Scientists and polygraph experts testified at a public hearing yesterday that a plan to uncover foreign spies by administering so-called lie detector tests to as many as 12,000 employees would backfire and damage national security.
Roger Johnston, a scientist at Los Alamos National Laboratory, called the proposed polygraph testing "bad science and bad personnel management" that would only serve to drive top-flight scientists out of the Department of Energy's nuclear weapons complex.
His comment came at the DOE's fourth and final public hearing on the testing program, which was proposed early this year by Energy Secretary Bill Richardson to tighten security in the wake of alleged Chinese espionage at Los Alamos. Congress subsequently passed legislation requiring the polygraphs.
The earlier hearings took place last week at the Lawrence Livermore National Laboratory in California and the Los Alamos and Sandia National Laboratories in New Mexico. They proved highly emotional, including threats by scientists to quit and angry references to the late Sen. Joseph McCarthy's hunt for communists inside the federal government. More than 120 employees at the three labs spoke at the hearings, and all but a handful opposed DOE's plan to institute polygraphs for those working on nuclear weapons programs.
According to the department's proposed regulations, the polygraph exams will be voluntary, but employees who refuse to take them may be transferred to new job assignments.
At Los Alamos last Friday, one scientist who works with computer codes said: "Not since McCarthy have Americans been asked to take loyalty oaths." The scientist, John Ambrosiano, also described Richardson's recent taking of a polygraph exam as "a stunt."
Retired Air Force Gen. Eugene E. Habiger, a former head of the U.S. Strategic Command who was hired by Richardson as DOE's "security czar," attended all four hearings. He said it was no surprise that there was "almost unanimous opposition" at each of the labs. "The comments ranged from practical suggestions on word changes to 'you don't trust me,' to 'my integrity is in question--I don't like that,' " he said.
The department is expanding a polygraph center in Albuquerque to handle all tests for the department, said John C. Browne, director of Los Alamos. Because each exam takes about half a working day, only 50 can be done a week, or 2,500 a year. That means it will take at least five years to cover all targeted employees, Browne said.
David Renzelman, manager of the polygraph program in DOE's Office of Counterintelligence, said examiners will ask only four questions: whether employees have engaged in sabotage, espionage, unauthorized contact with foreign agents and unauthorized passing of classified information.
"The [scientists] will be treated with dignity and respect," Renzelman said. "It will be done professionally.
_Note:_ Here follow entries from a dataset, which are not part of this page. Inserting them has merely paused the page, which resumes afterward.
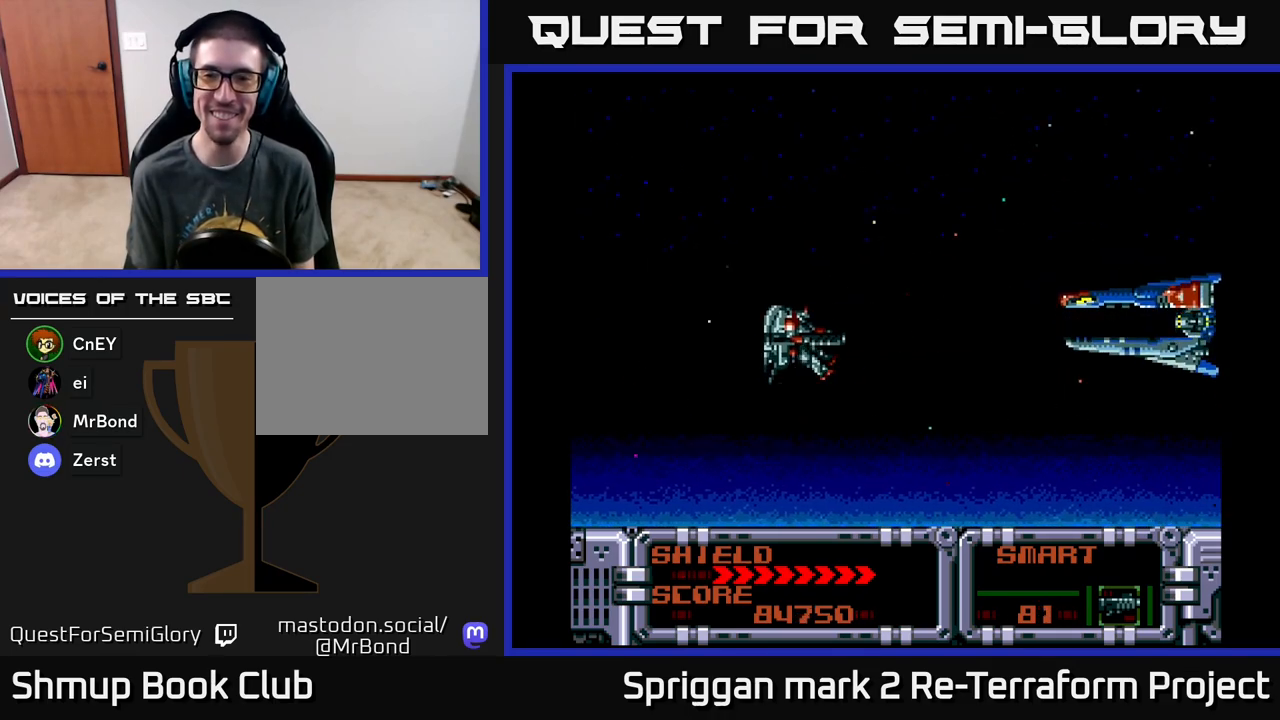
{"buttons": ["DPAD_LEFT"], "events": [[17, "DPAD_LEFT", "up"], [150, "A", "down"], [300, "A", "up"], [500, "DPAD_LEFT", "down"]]}
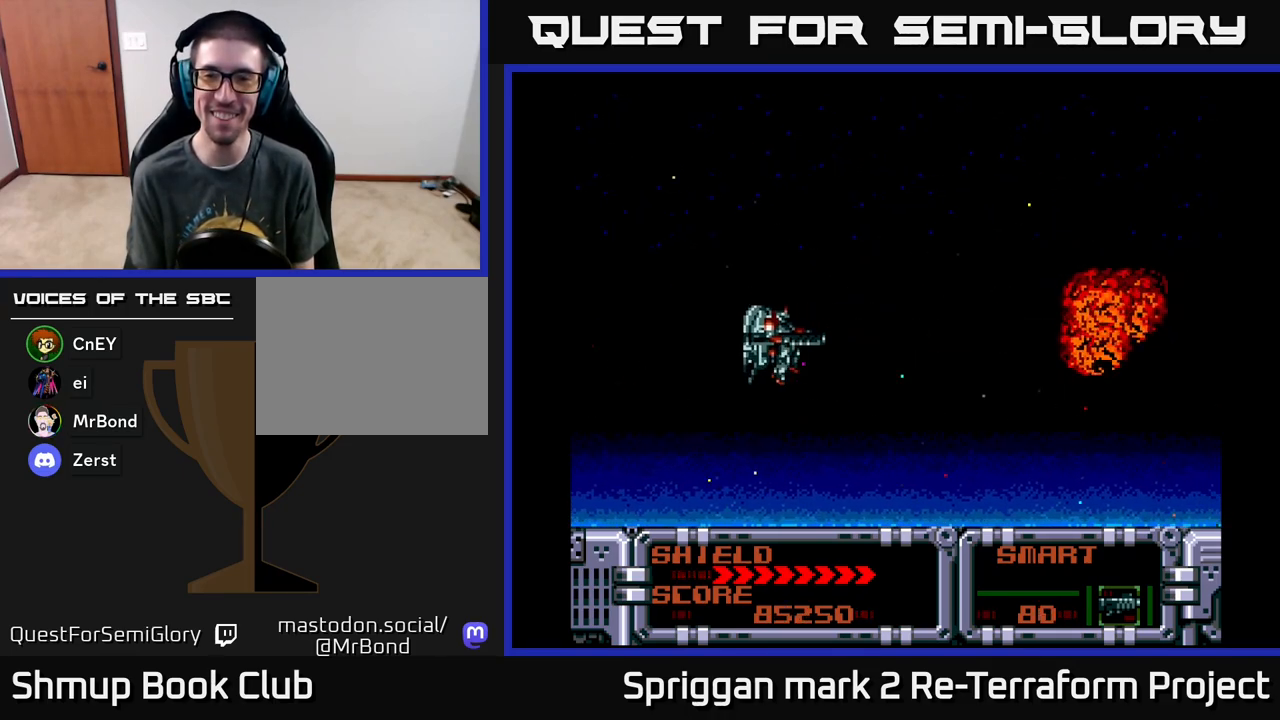
{"buttons": ["DPAD_UP"], "events": [[150, "DPAD_DOWN", "down"], [150, "DPAD_LEFT", "up"], [217, "DPAD_RIGHT", "down"], [267, "DPAD_DOWN", "up"], [300, "DPAD_RIGHT", "up"], [300, "DPAD_UP", "down"]]}
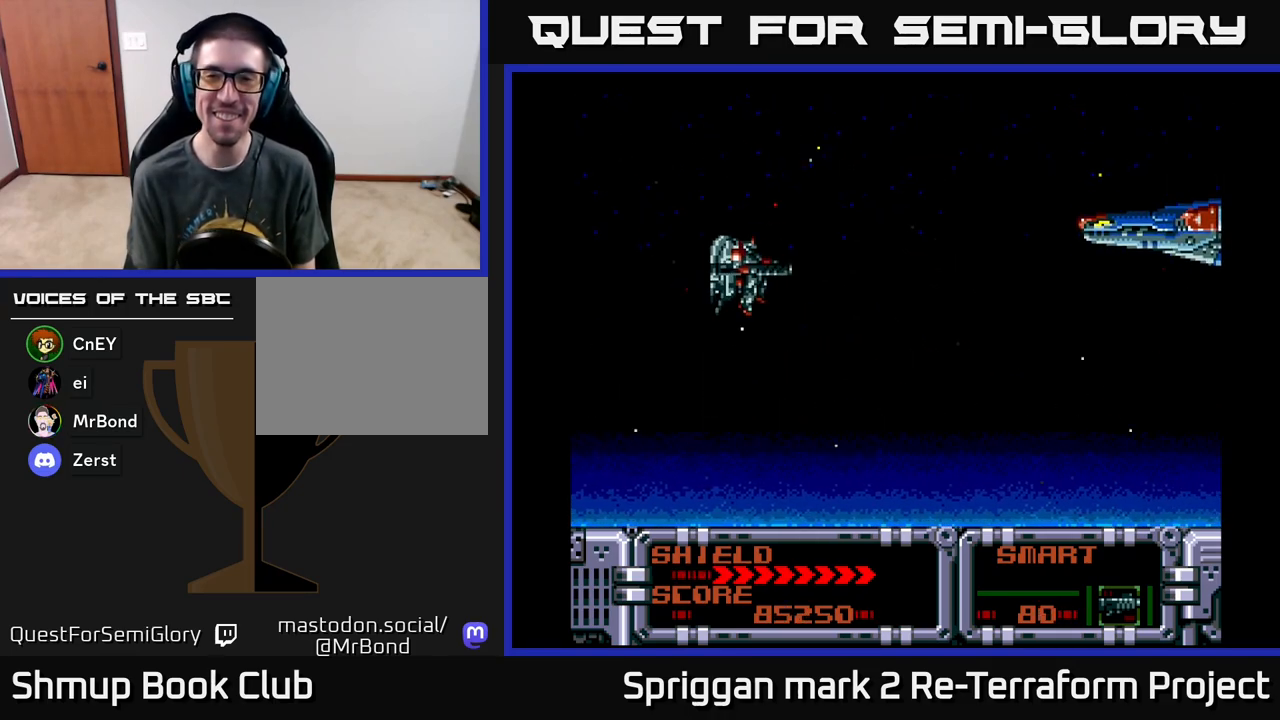
{"buttons": [], "events": [[33, "DPAD_UP", "up"], [50, "DPAD_RIGHT", "down"], [100, "DPAD_DOWN", "down"], [217, "DPAD_RIGHT", "up"], [267, "DPAD_DOWN", "up"]]}
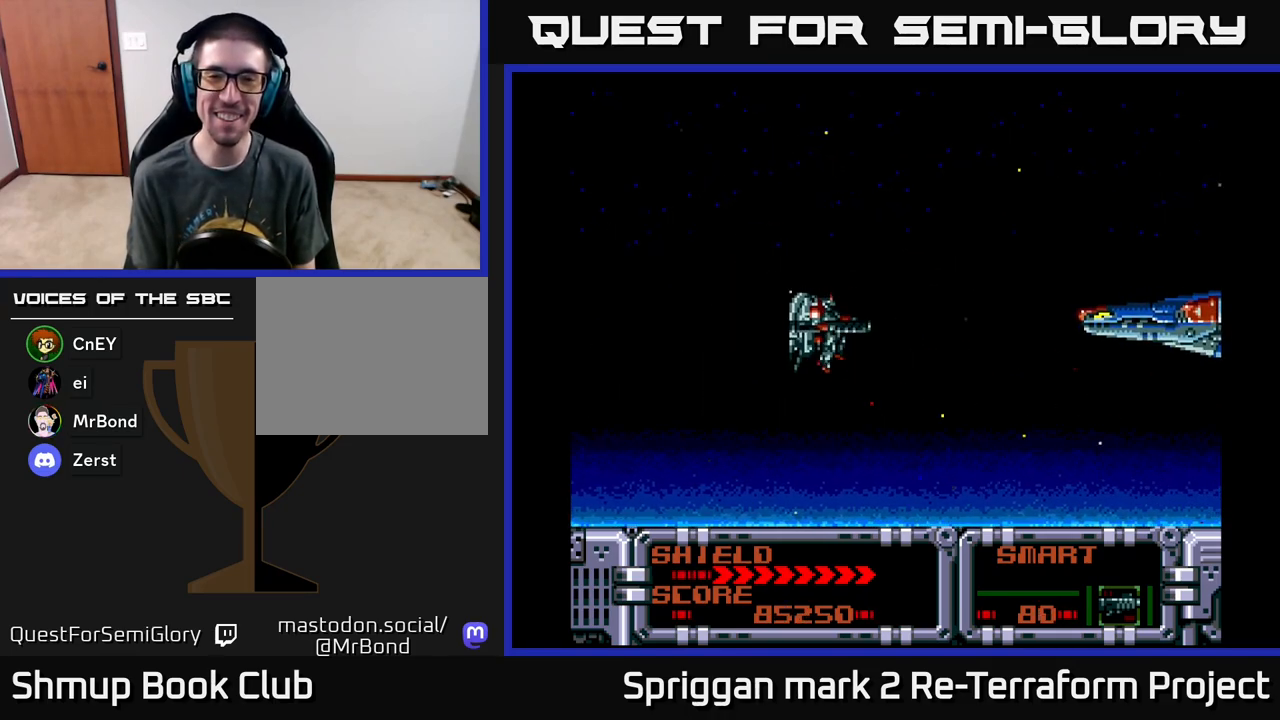
{"buttons": [], "events": [[50, "DPAD_DOWN", "down"], [100, "DPAD_DOWN", "up"], [400, "DPAD_LEFT", "down"], [483, "DPAD_LEFT", "up"]]}
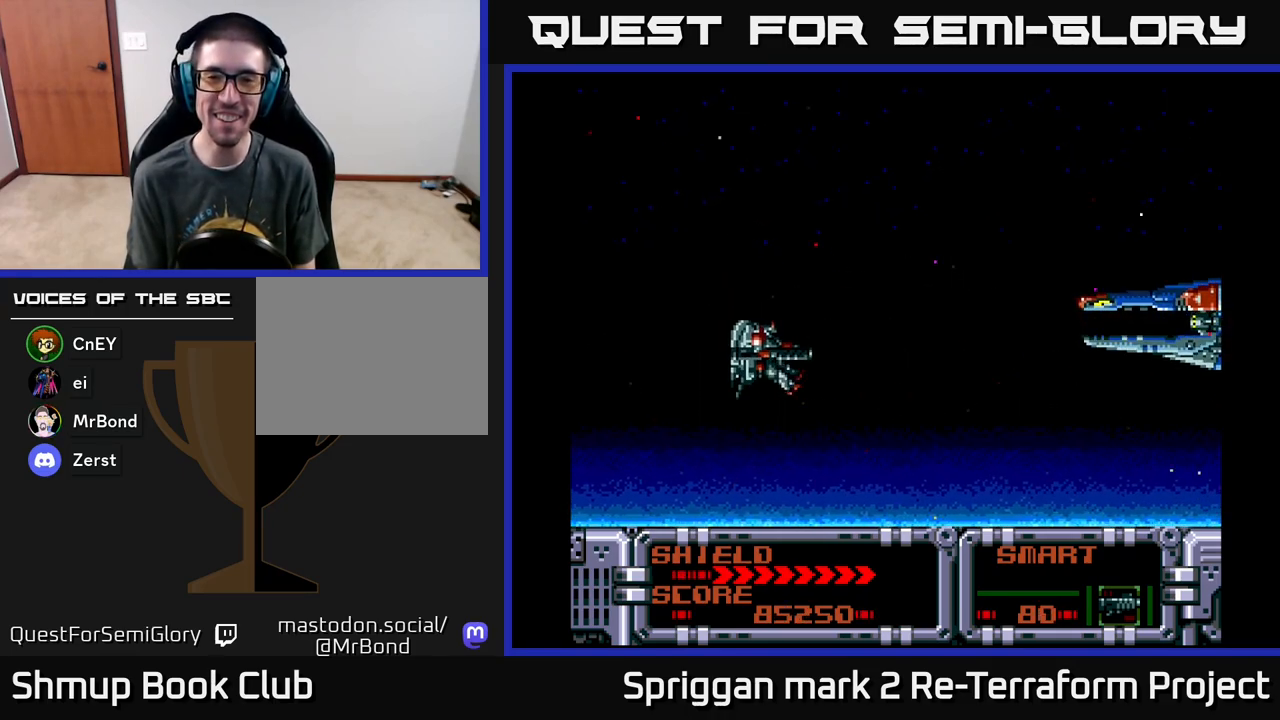
{"buttons": [], "events": [[317, "A", "down"], [483, "A", "up"]]}
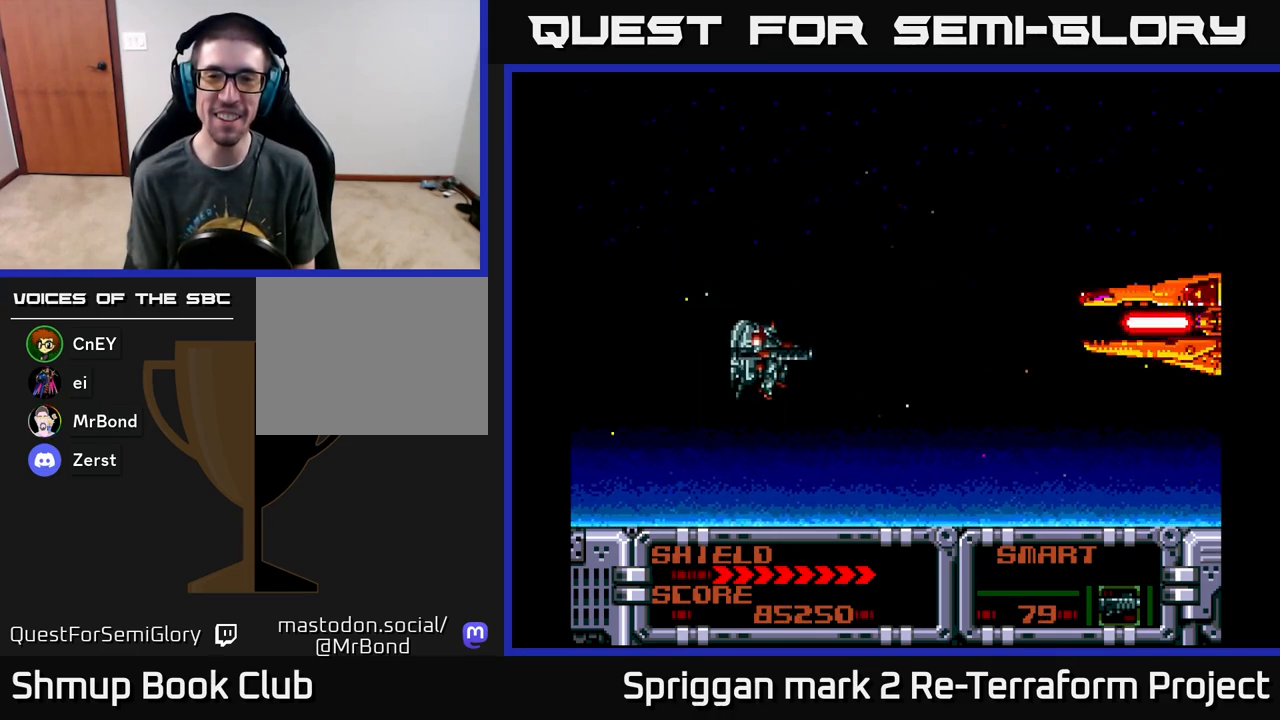
{"buttons": ["DPAD_UP"], "events": [[183, "DPAD_LEFT", "down"], [283, "DPAD_DOWN", "down"], [300, "DPAD_LEFT", "up"], [383, "DPAD_RIGHT", "down"], [417, "DPAD_DOWN", "up"], [433, "DPAD_RIGHT", "up"], [433, "DPAD_UP", "down"]]}
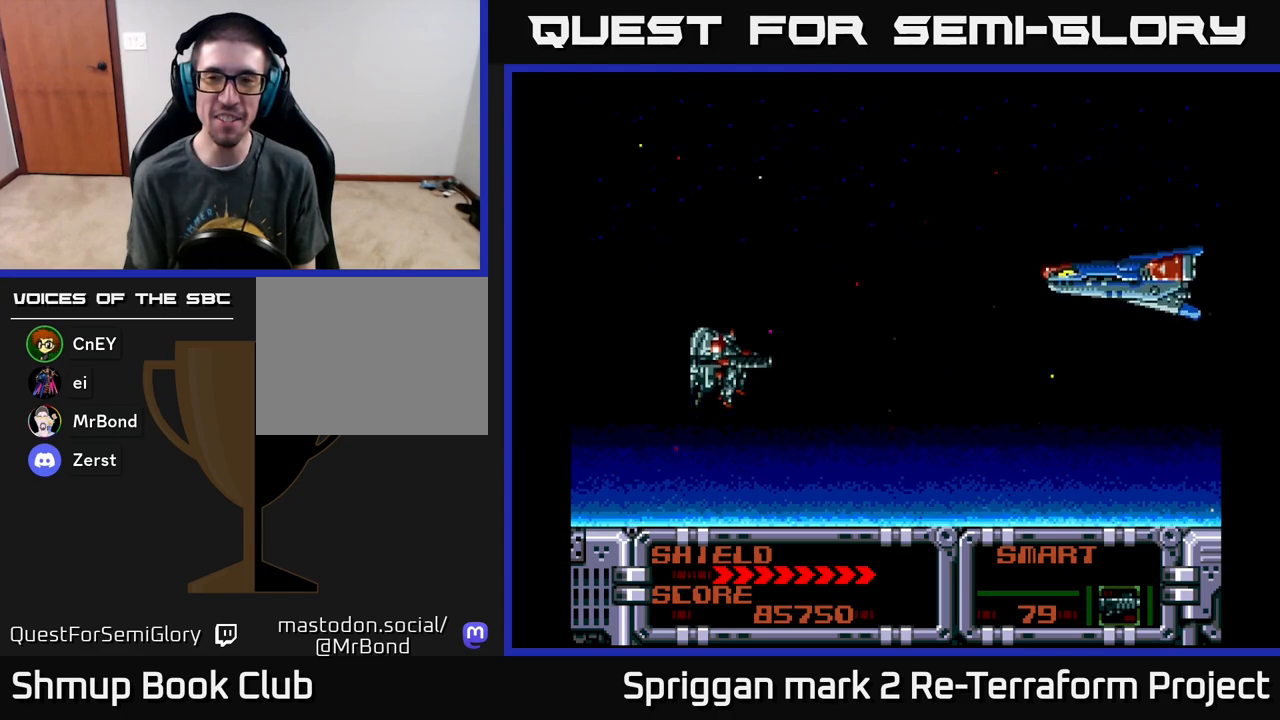
{"buttons": ["DPAD_DOWN"], "events": [[117, "DPAD_RIGHT", "down"], [133, "DPAD_UP", "up"], [250, "DPAD_RIGHT", "up"], [433, "DPAD_DOWN", "down"]]}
It will be done once. It will be done right."
Los Alamos posted some comments by employees on its World Wide Web site. John Longer, an administrator, said polygraph testing "will give Congress a chance to feel good about themselves" but would create anxiety among staffers and still "allow the trained spy to go free."
Bob Kares of the weapons design section likened polygraph exams to "dousing for water with a willow stick." He said the test has led him to consider leaving his job.
James Theiler, an employee in the Space and Remote Sensing Sciences section at Los Alamos, asked whether the Energy Department would use polygraphs to catch spies "or if they're too lazy to conduct honest investigations." At the Sandia lab, three opponents presented scientific attacks on the reliability of polygraphs, including slides, Habiger said.
After reviewing the public comments, the DOE can keep the rules as proposed, change them, decide that no polygraphs are needed, or make significant changes and issue a second draft of regulations that would require a new round of hearings. DOE officials said they hope that changes will be few and that tests can begin early next year.
Truth or Consequences
The polygraph test proposed for Energy Department employees working on nuclear weapons programs takes about four hours, most of which involves pre-test questioning, according to a senior department official who recently took the test.
For instance, he was told to write a number between three and five, and then directed to answer "no" when asked whether he wrote one, two, three, four or five. He was then shown that the machine reacted to his answer at four.
Finally, before the actual test, he and the polygraph operator went over the four questions he would be asked.
Have you ever:
Had unauthorized contact with a foreign intelligence service?
Given unauthorized information to a foreign intelligence service?